Fotografias de Maria Santos e Rui Baião
Impermanence
Poucas palavras. Na verdade, não são precisas.
No Anfiteatro Paz & Amizade corre uma brisa fresca enquanto a Susana Santos Silva entra em cena e nos dirige poucas palavras. Na verdade, não são precisas. “Há muito tempo que não tocávamos assim com público”. Olho em redor e são muitos os rostos tapados com máscaras. Muitos. Isso é o mais importante. Desconfinamos com cuidado. Com distância e de máscara colocada. E a cultura acontece naquele anfiteatro. Com tanto tempo distante destas andanças sinto que desaprendi a estar focada num concerto ao vivo, sem fones, sem um ecrã, sem pensar em ir só ali pôr roupa a lavar ou tratar do jantar.
Há muito tempo que não via um concerto. Há muito tempo que não escrevia no calor do momento. O último disco do quinteto, editado pela Porta-Jazz, foi meio caminho andado para que as expectativas estivesse elevadas.
Trompete, saxofone, bateria, baixo e teclas.
Auditório composto.
E a Susana. Acompanho o seu percurso e o salto e evolução são enormes. Respeito.
Quando dou por mim já estamos nos aplausos e prontos para entrar no segundo tema. Entro num bar boémio e decadente. Um fim de tarde de primavera com uma brisa demasiado fresca. O som vai-me guiando. Uma pessoa de cada lado. Troco olhares com alguns dos que me rodeiam. Um som uníssono que me entra pelos ouvidos. O baixo elétrico que, tão bem, destabiliza o momento. A bateria que se mantém no silêncio. O helicóptero que decide passar e tornar-se o sexto elemento por breves momentos e se funde com os teclados.
Assim entramos no terceiro tema.
Dou por mim no meio de um filme tipo Gato Preto, Gato Branco, do Kusturica, ou Feios, Porcos e Maus, de Ettore Scola. Nesta altura do concerto o Torbjörn Zetterberg torna-se o centro do filme.
Continuo esta viagem e não me apercebo de quantos temas passaram. Começa uma malha mais pesada, um ambiente soturno. Perco-me no tempo outra vez. Continuo a viajar.
Aplausos finais. Quando os concertos são bons perdes a noção do tempo.
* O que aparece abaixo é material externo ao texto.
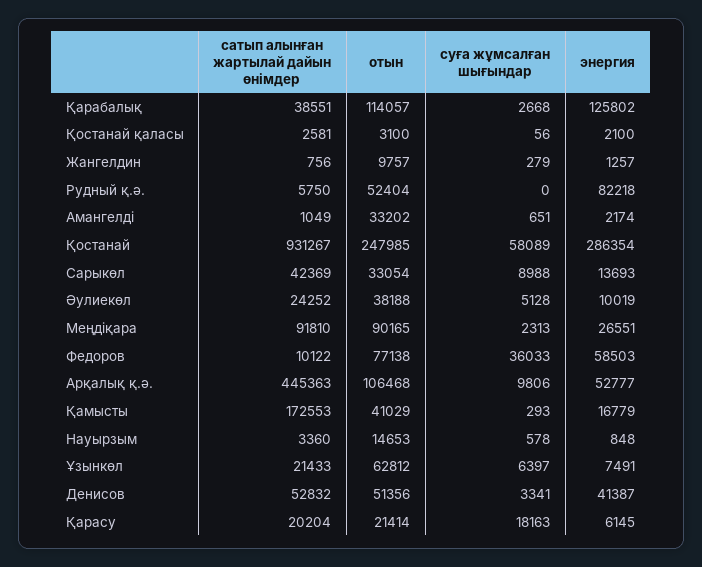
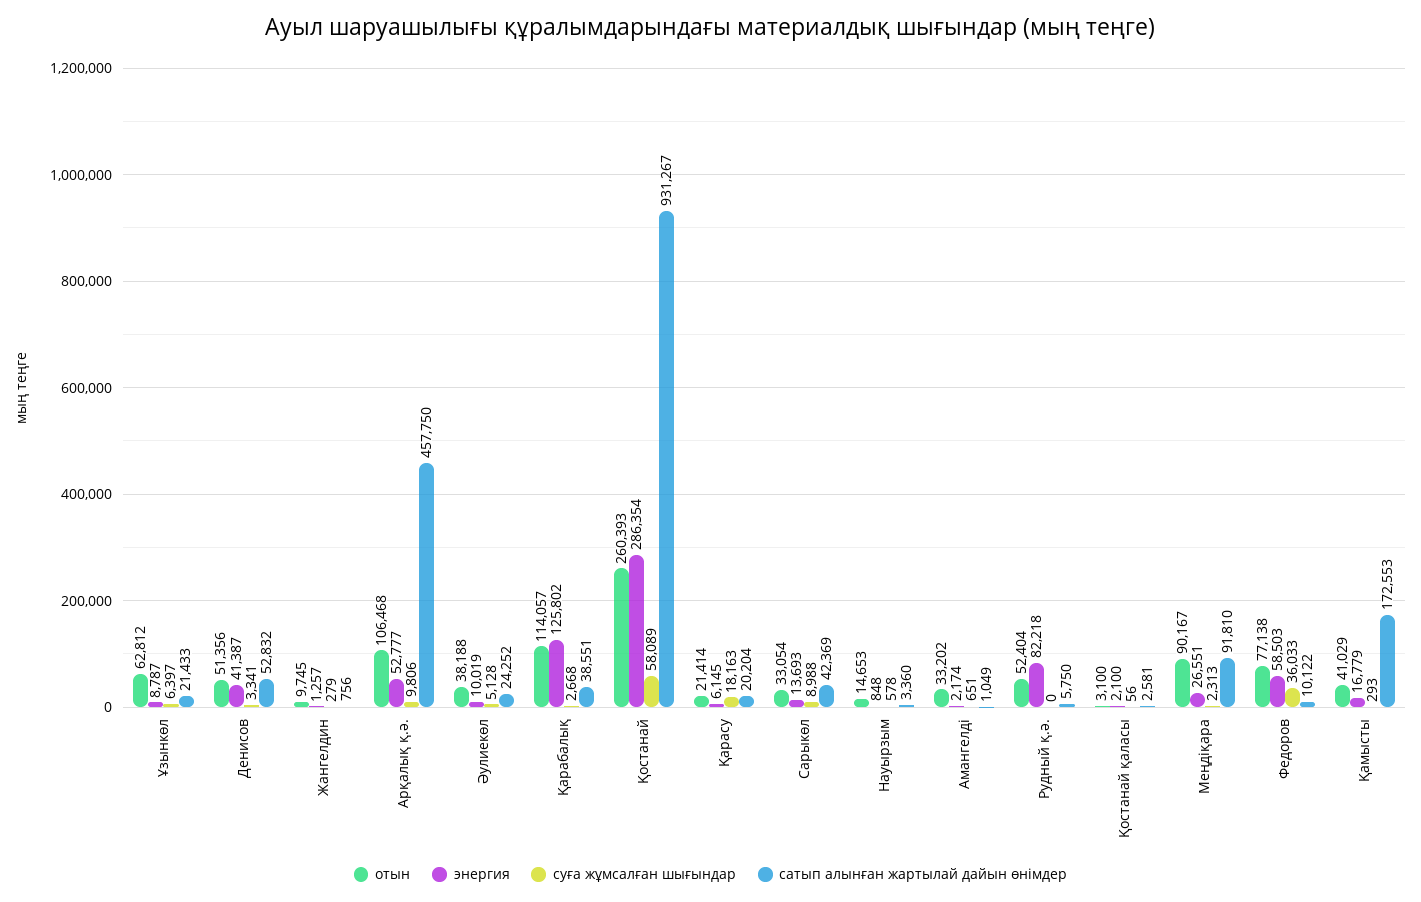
отын, Жангелдин: 9757 -> 9745
отын, Қостанай: 247985 -> 260393
отын, Меңдіқара: 90165 -> 90167
сатып алынған жартылай дайын өнімдер, Арқалық қ.ә.: 445363 -> 457750
энергия, Ұзынкөл: 7491 -> 8787

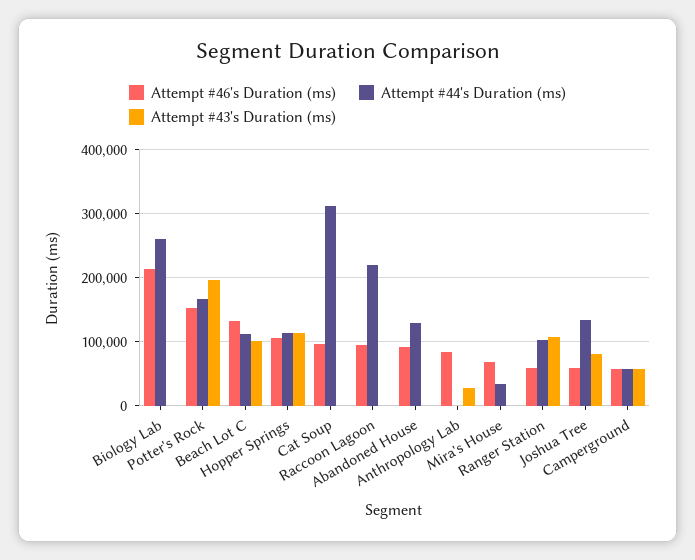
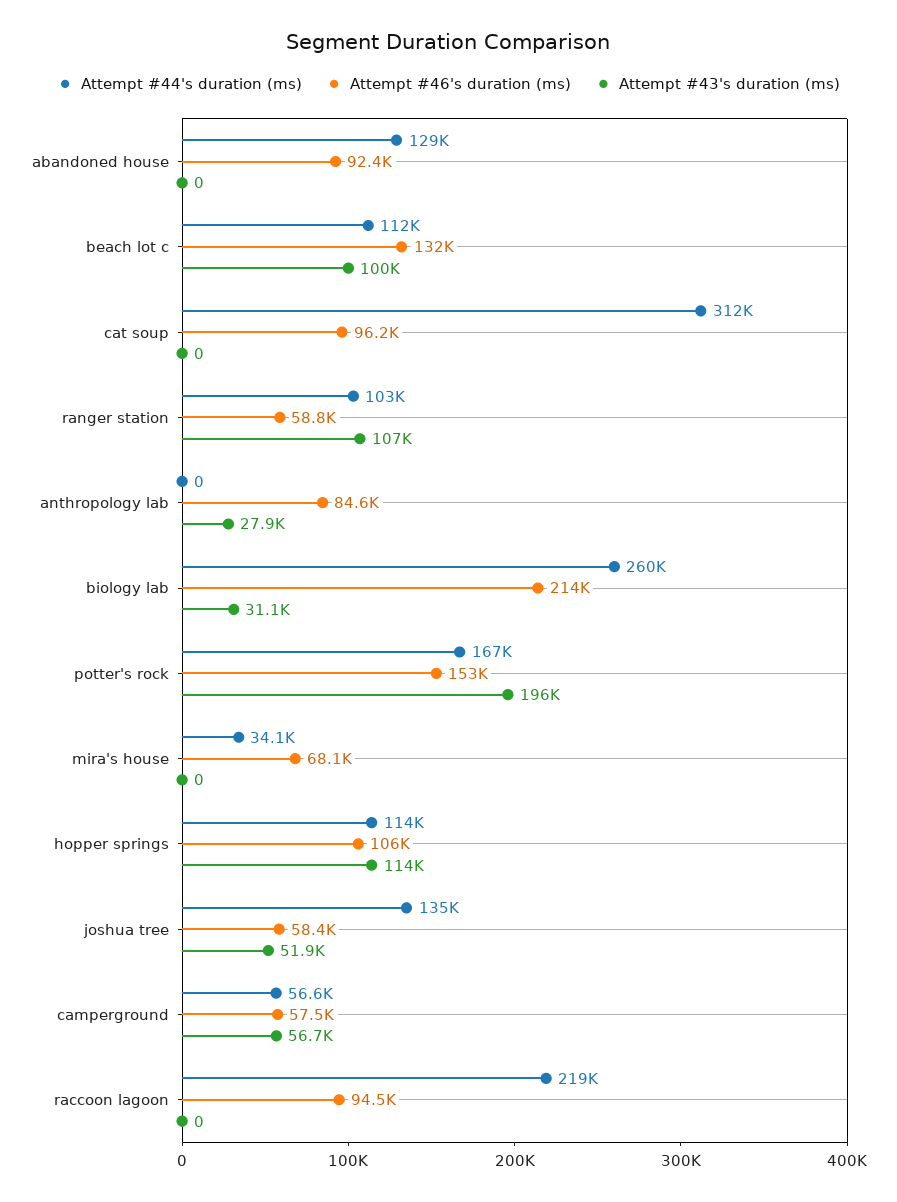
Attempt #43's Duration (ms), Biology Lab: 0 -> 31100
Attempt #43's Duration (ms), Joshua Tree: 80000 -> 51900

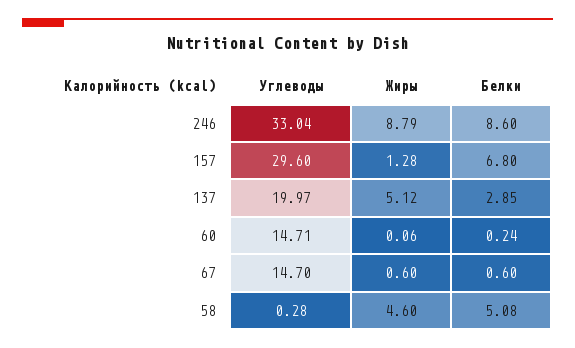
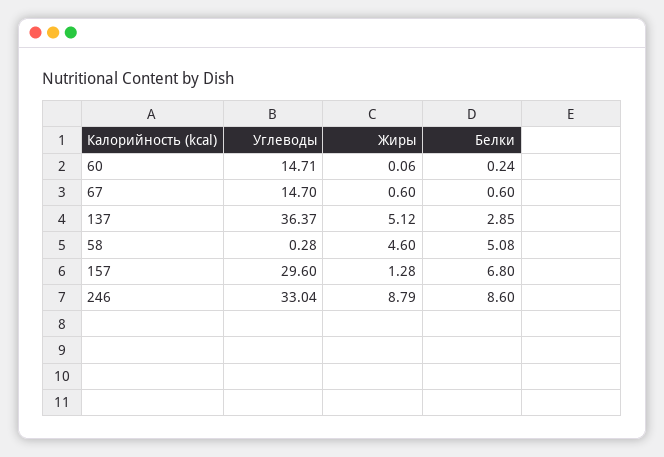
Углеводы, 137: 19.97 -> 36.37

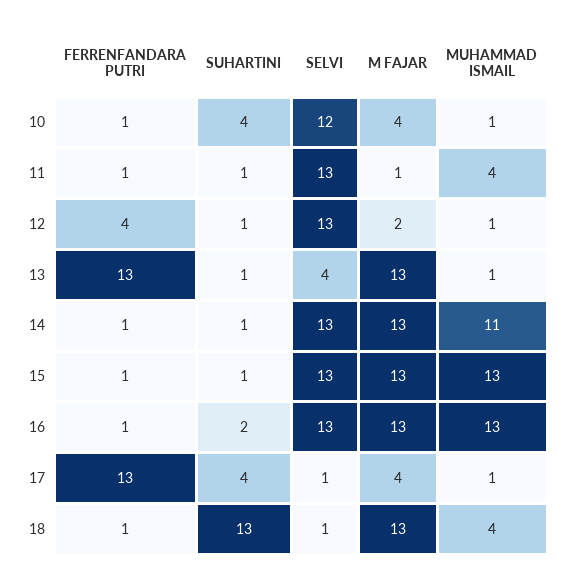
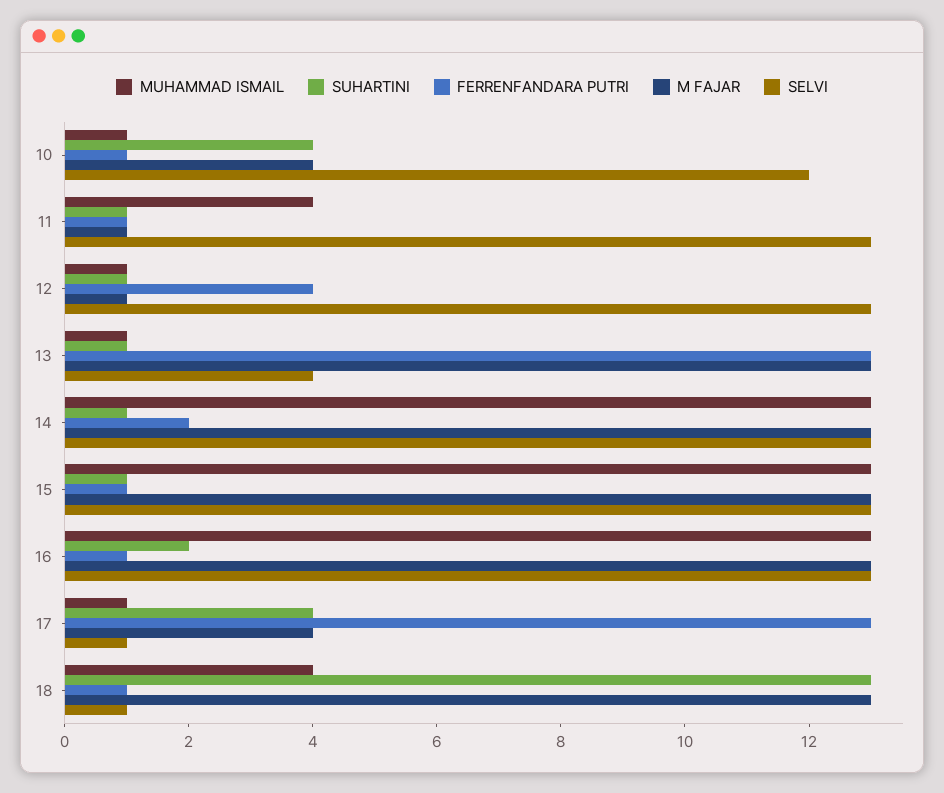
M FAJAR, 12: 2 -> 1
FERRENFANDARA PUTRI, 14: 1 -> 2
MUHAMMAD ISMAIL, 14: 11 -> 13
A quem não foi fica a dica: os discos de Impermanence também vos farão viajar.
Fotografias de Maria Santos e Rui Baião
Rafael Toral Space Quartet
Anoiteceu e entrei no Auditório. Há algum tempo, mais precisamente em 2019, escrevi uma review a um dos discos do Rafael Toral. Admiro-o, respeito-o e sou fascinada pelo o que desenvolve.
Auditório, máscara e máquina de fumos: tudo uma questão de hábito (trabalharei para que me consiga acostumar).
Acho que é a primeira vez que vejo o Nuno Torres ao vivo (devia ter vergonha de assumir isto), o Nuno Morão delicia-me na bateria e quem acaba por me surpreender ao longo do concerto é o Hugo Antunes (contrabaixo). Talvez por sentir que todos estão contidos à exceção dele. Talvez porque não esperava este registo do Hugo. Também eu tenho ideias pré-concebidas (quem diria).
A presença do Rafael Toral é inconfundível. O seu set de material, a forma como se movimenta em palco, as suas expressões. Sinto a falta de um momento de loucura, de libertação total, de explosão. Porquê? Não sei. Apenas espero que esse momento aconteça. O concerto cresce, a sua dinâmica intensifica-se, mas não explode. E não tem nada de mal. Considero ser uma necessidade minha ao fim de tanto tempo confinada ─ rebentar.
O Rafael tem a capacidade de nos levar para outros universos e o Nuno Torres vai desbravando pequenos caminhos onde, juntos, se complementam.
Acabou depressa, como tudo o que é bom.